Frigo points out the nation-state developed over the last centuries is unable to enforce the law established in the Constitution, which, in Brazil’s case, is to guarantee fundamental rights like citizenship and human dignity – rights that are being denied to the families in this process.

 

Brazil is signatory to several international treaties, such as the International Covenant on Economic, Social, and Cultural Rights adopted by 21st Session of the General Assembly of the United Nations on December 19th, 1966. This covenant establishes that its members must work to grant economic, social, and cultural rights to their citizens, including the right to work, health, education, and decent living.

 

“The question is: is this right being granted and respected in the case of the Quilombo Campo Grande occupation? The government must lead a peaceful, definitive resolution for the conflicts, giving precedence to maintaining vulnerable groups in the areas where they live and claim. The eviction is not inevitable. Actually the State found a legal solution for the case when it issued the decree for public interest purposes. What happened was that anti-agrarian reform political forces – whether big estate owners or ideological forces – found grounds in the court system to put the right to property before human rights,” the jurist warns.

 

What Brazil advocates as a State by signing human rights resolutions is that the rights of this group must come before the right to property. The social function of this territory will only be truly fulfilled when the families are settled in the area.
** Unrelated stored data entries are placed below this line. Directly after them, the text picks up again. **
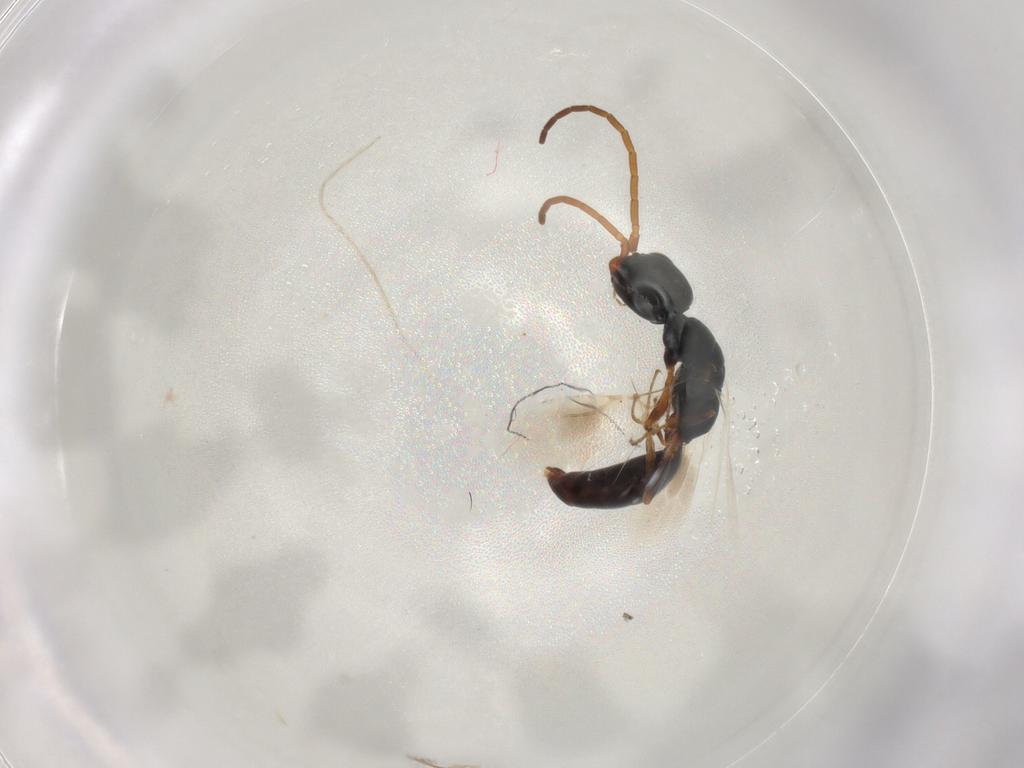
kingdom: Animalia
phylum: Arthropoda
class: Insecta
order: Hymenoptera
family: Bethylidae
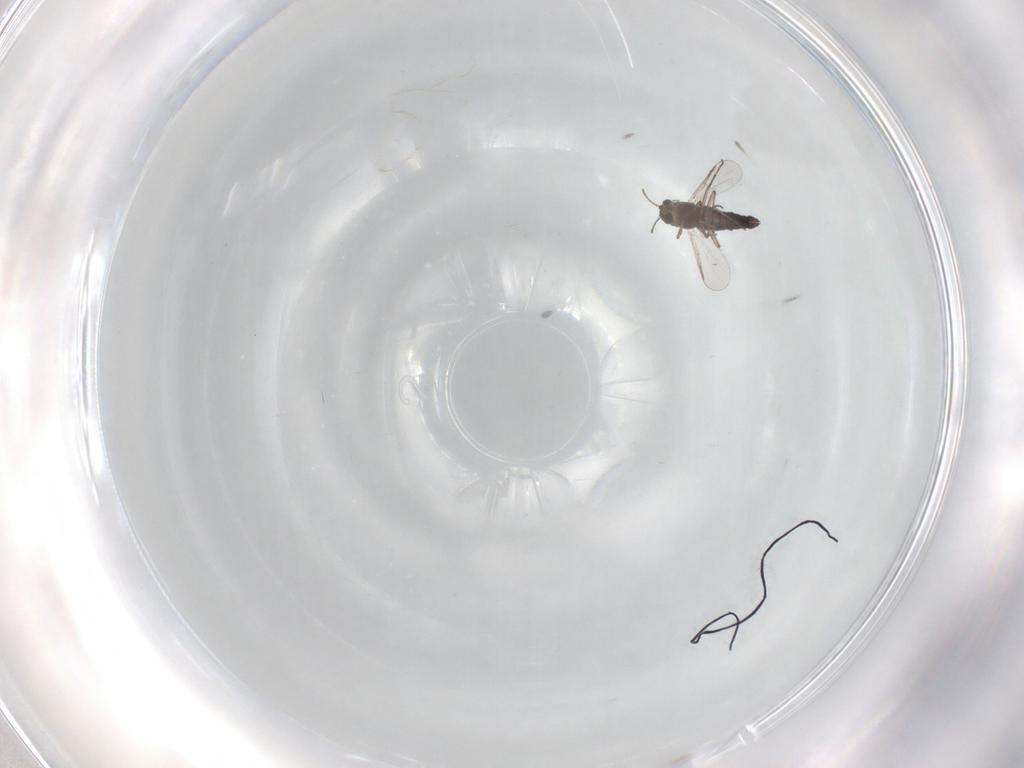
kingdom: Animalia
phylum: Arthropoda
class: Insecta
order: Diptera
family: Chironomidae
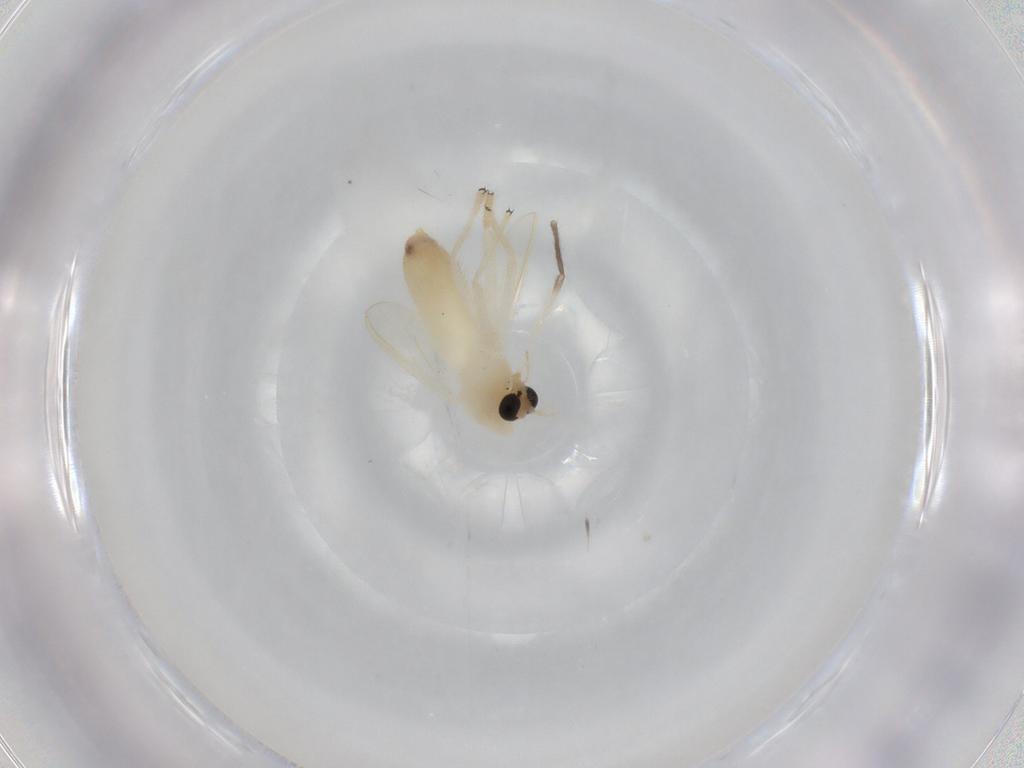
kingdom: Animalia
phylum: Arthropoda
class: Insecta
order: Diptera
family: Chironomidae
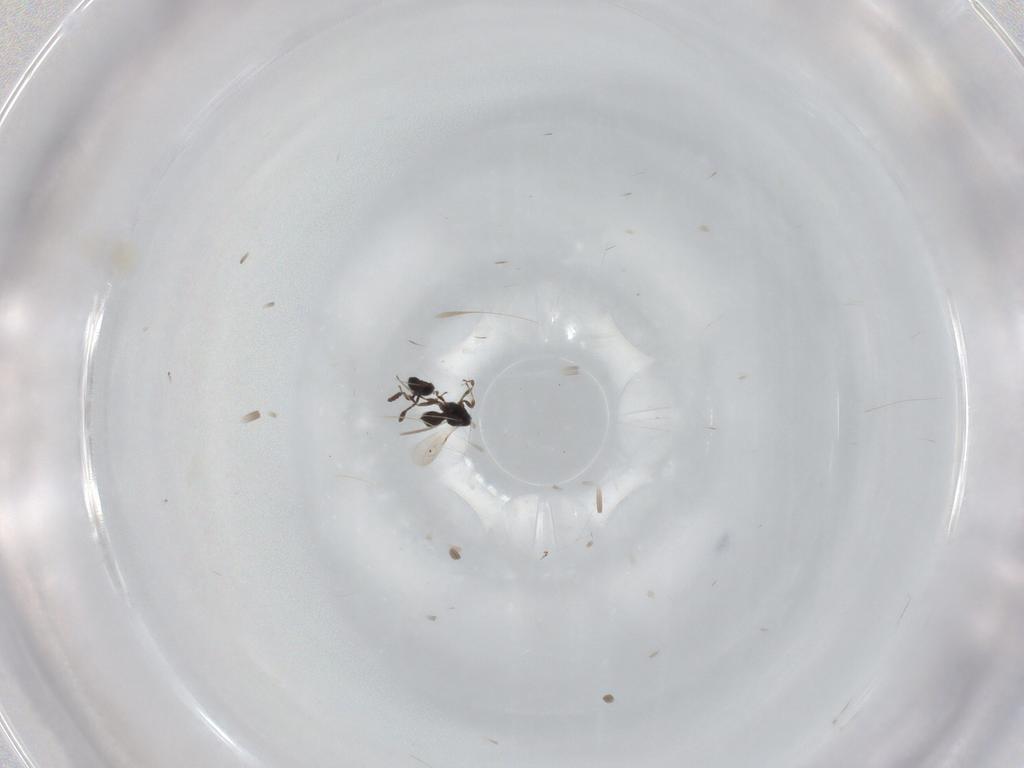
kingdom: Animalia
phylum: Arthropoda
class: Insecta
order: Hymenoptera
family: Scelionidae
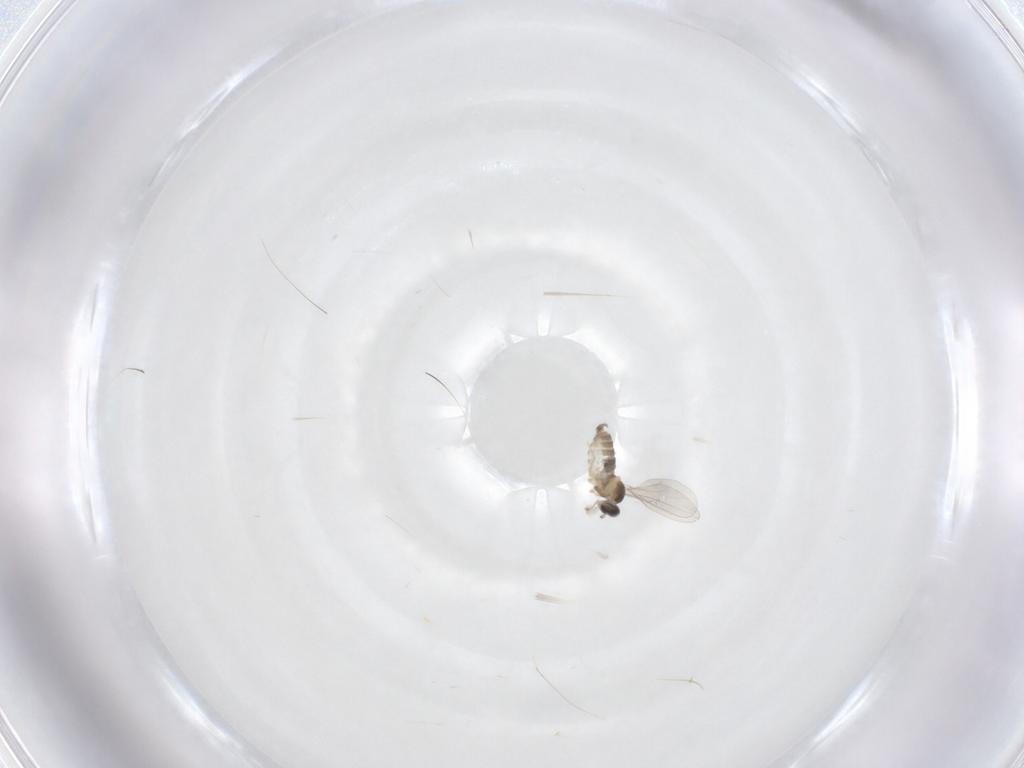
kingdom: Animalia
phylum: Arthropoda
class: Insecta
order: Diptera
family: Cecidomyiidae
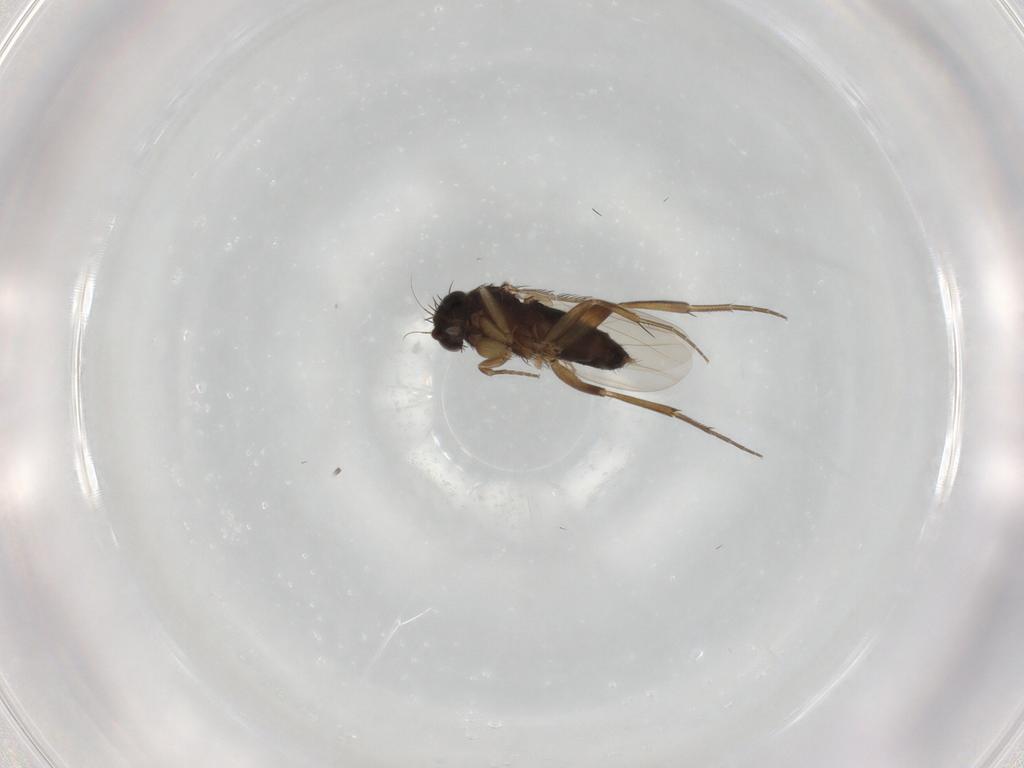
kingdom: Animalia
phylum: Arthropoda
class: Insecta
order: Diptera
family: Phoridae
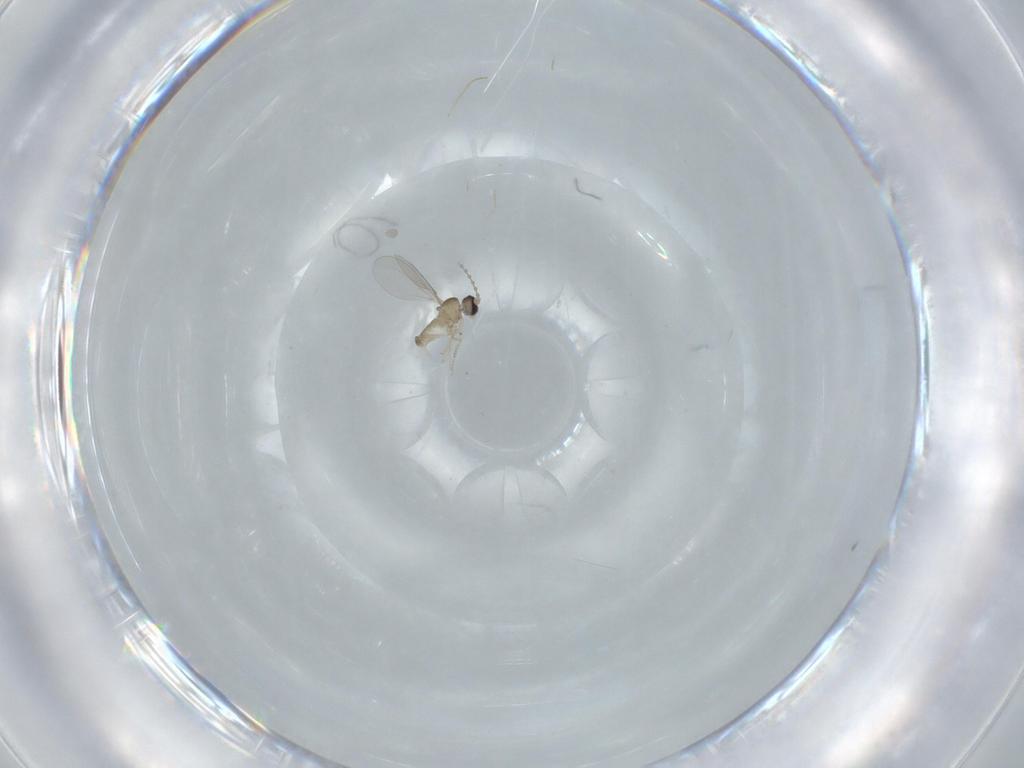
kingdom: Animalia
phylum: Arthropoda
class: Insecta
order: Diptera
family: Cecidomyiidae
The judges responsible for the case must be presented with that so their decision is based on higher interests to fulfill Brazil’s responsibility to human rights.

 

The MST is appealing the court’s decision and the families reiterate their eagerness to keep struggling and resisting against yet another attack by the project that has been elected in Brazil, which aims to increasingly use all State apparatus to criminalize and further segregate the landless people.